2 Benchmarks I used SimOS-Alpha and scaled-down TPC benchmarks for the performance
evaluation. SimOS is a full-system simulation tool that models hardware
in enough detail to boot an operating system. SimOS integrates several
processor and memory systems simulators that I have used and improved.
The TPC benchmarks we used are OLTP benchmarks called TPC-B and TPC-C.
These are standard benchmarks used to model the activity of bank transactions
and wholesale suppliers. For these programs, over 45% of the execution
time is spent in the memory system in an architecture like Piranha.
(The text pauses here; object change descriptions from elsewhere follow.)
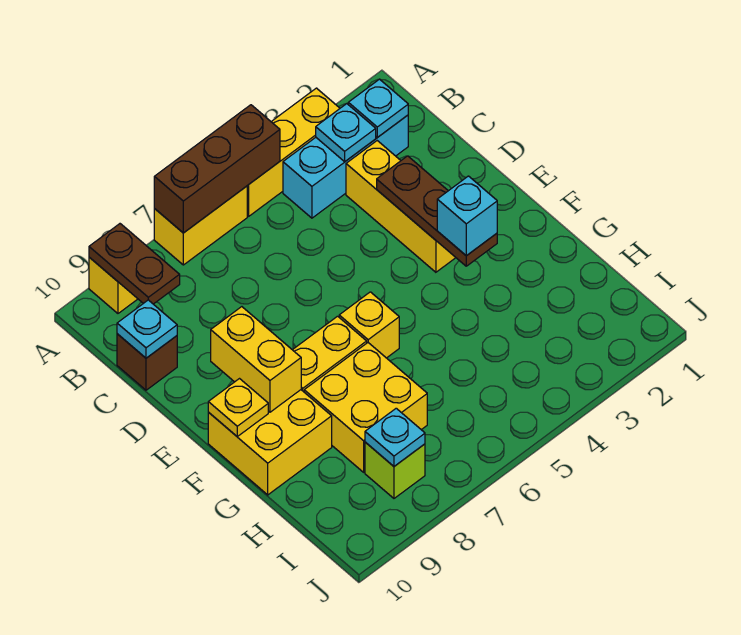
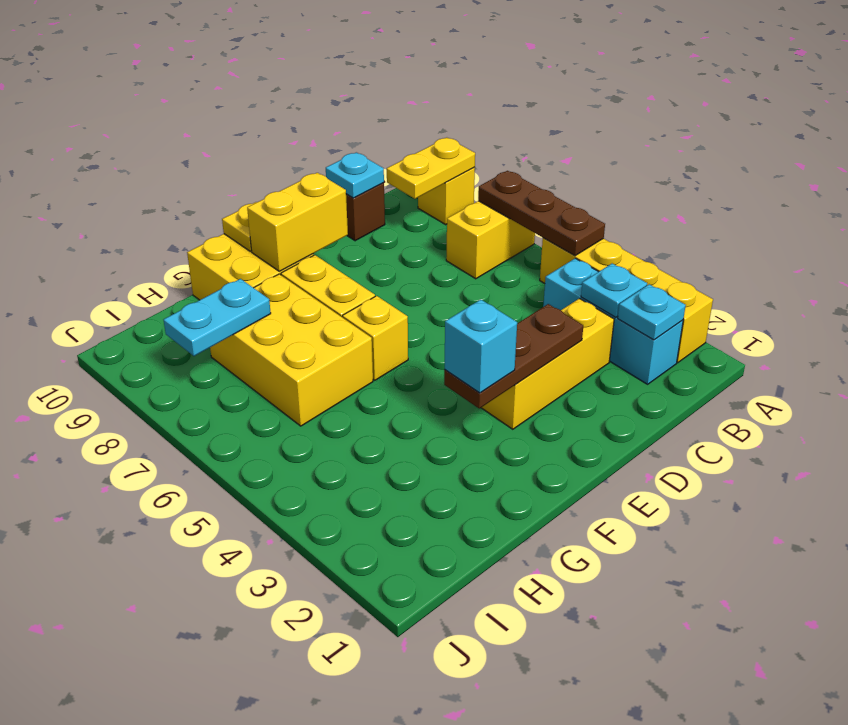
yellow 1x3 brick [247,88,340,216] -> yellow 1x4 brick [540,238,713,363]
brown 1x3 brick [154,105,280,233] -> brown 1x3 plate [478,171,605,256]
yellow 1x2 brick [154,186,247,265] -> yellow 1x2 brick turned to [446,201,535,279]
brown 1x2 plate [89,224,180,304] -> yellow 1x2 plate [387,138,475,199]
yellow 2x2 brick [304,343,427,472] -> yellow 2x3 brick [210,274,373,426]
lime 1x1 brick [365,442,425,498] -> none
cyan 1x1 plate [365,408,425,466] -> cyan 1x2 plate [164,279,271,356]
3 Evaluation One aspect of the memory system that has significant impact on performance is the address translation cache (TLB). The design constrains of the ASIC process to which Piranha is targeted prevents us from implementing a traditional fully-associative TLB. We have studied the impact of limited associativity on TLB performance, and concluuded that a 256-entry, 4-way set-associative TLB is 4% better than a 64-entry fully-associative TLB, for the scaled-down benchmarks at our disposal. This result is not definitive given that the TLB performance is affected by the scaled down nature of our benchmarks. Another important area of system design that strongly effects memory system performance is the second-level cache. In Piranha, the combined first-level cache size is 512kB, and the second-level cache is 1MB. The Piranha team has chosen to implement a non-inclusive, shared, second-level cache (shared victim cache) to avoid wasting space in the second-level cache. We have determined that the performance impact of this choice on Piranha performance ranges between 5% to 9%, and that the performance gains over a standard inclusive policy becomes negligible for second-level cache sizes of 2MB or greater. The intuition behind these results is that, even when inclusion not enforced by hardware, in practice there will be many times in which a line will be present both in the L2 and one or many L1s. For larger caches, the penalty of enforcing inclusion decreases as the fraction of replicated (L1) data in the L2 is reduced. In a non-inclusive cache hierarchy, the second-level cache is responsible
for deciding when a L1 cache has to write back into the L2 (i.e., the L2
fill policy). We have evaluated the performance of Piranha's current fill
policy with respect to two potentially "ideal" fill policies: one that
is very eager and one that is as lazy as possible in sending write backs
to the L2. Both eager and lazy policies are infeasible to implement since
the amount of L2 state that needs to be inspected would cause extra delays
in satisfying processor requests. Therefore the comparison aims only at
determining how different our current (implementable) policy deviates from
the ideal cases. The results show that the 3 policies never differ more
than 3% in performance, which further corroborates the effectiveness of
the current scheme being implemented in Piranha.